More than 100 trees, some of which are 200 years old are to be cut down, while around 70 others are to be moved to a different location.
The work began shortly after police completed an operation to clear the Schlossgarten of around 1,000 demonstrators against the train station project, known as Stuttgart 21.
The German rail operator Deutsche Bahn, which is responsible for the project, had said clearing the trees would be one of its top priorities, as a permit allowing it to do so expires at the end of February.
Protest camp cleared
More than 2,000 police officers were deployed in the operation to secure the construction site, which began in the early hours of Wednesday. A tent protest camp that had been set up months ago was also cleared.
Police said they had to break through makeshift barricades constructed by the protesters to reach the site. Around 50 demonstrators had to be physically carried away from the site by police officers. Some of them had climbed up trees in an effort to prevent them from being chopped down.
Police made a number of arrests and there were minor clashes with demonstrators. However police praised the majority of protesters for their conduct during the operation.

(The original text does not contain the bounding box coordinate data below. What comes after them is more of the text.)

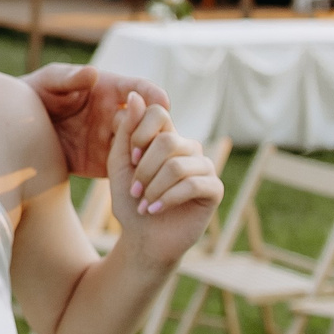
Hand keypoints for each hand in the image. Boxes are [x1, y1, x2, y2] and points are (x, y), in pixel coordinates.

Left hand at [27, 64, 172, 178]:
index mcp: (110, 91)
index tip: (162, 102)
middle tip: (143, 139)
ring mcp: (114, 141)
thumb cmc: (35, 95)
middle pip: (150, 121)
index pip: (140, 89)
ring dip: (148, 154)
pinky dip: (135, 175)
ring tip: (140, 161)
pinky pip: (128, 171)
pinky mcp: (106, 165)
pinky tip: (135, 179)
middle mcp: (118, 116)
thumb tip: (93, 73)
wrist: (18, 130)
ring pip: (144, 148)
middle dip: (153, 129)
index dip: (154, 94)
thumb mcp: (49, 83)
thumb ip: (69, 78)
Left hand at [106, 92, 221, 268]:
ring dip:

"The peaceful and mainly smooth nature of this operation was due to a large extent to how the opponents of this project conducted themselves," the officer in charge of the police operation, Norbert Walz said.
According to the plans for the more than 4-billion-euro ($5.3 billion) project, Stuttgart's current main train station is to be largely replaced by underground infrastructure that aims to support a high-speed rail network stretching from Paris to Budapest.
Opponents of Stuttgart 21 held a series of protests in September 2010, in which dozens of people were injured in clashes with police. The project is set to go ahead following a referendum in the state of Baden-Württemberg last November in which nearly 60 percent of those who went to the polls voted in favor of it.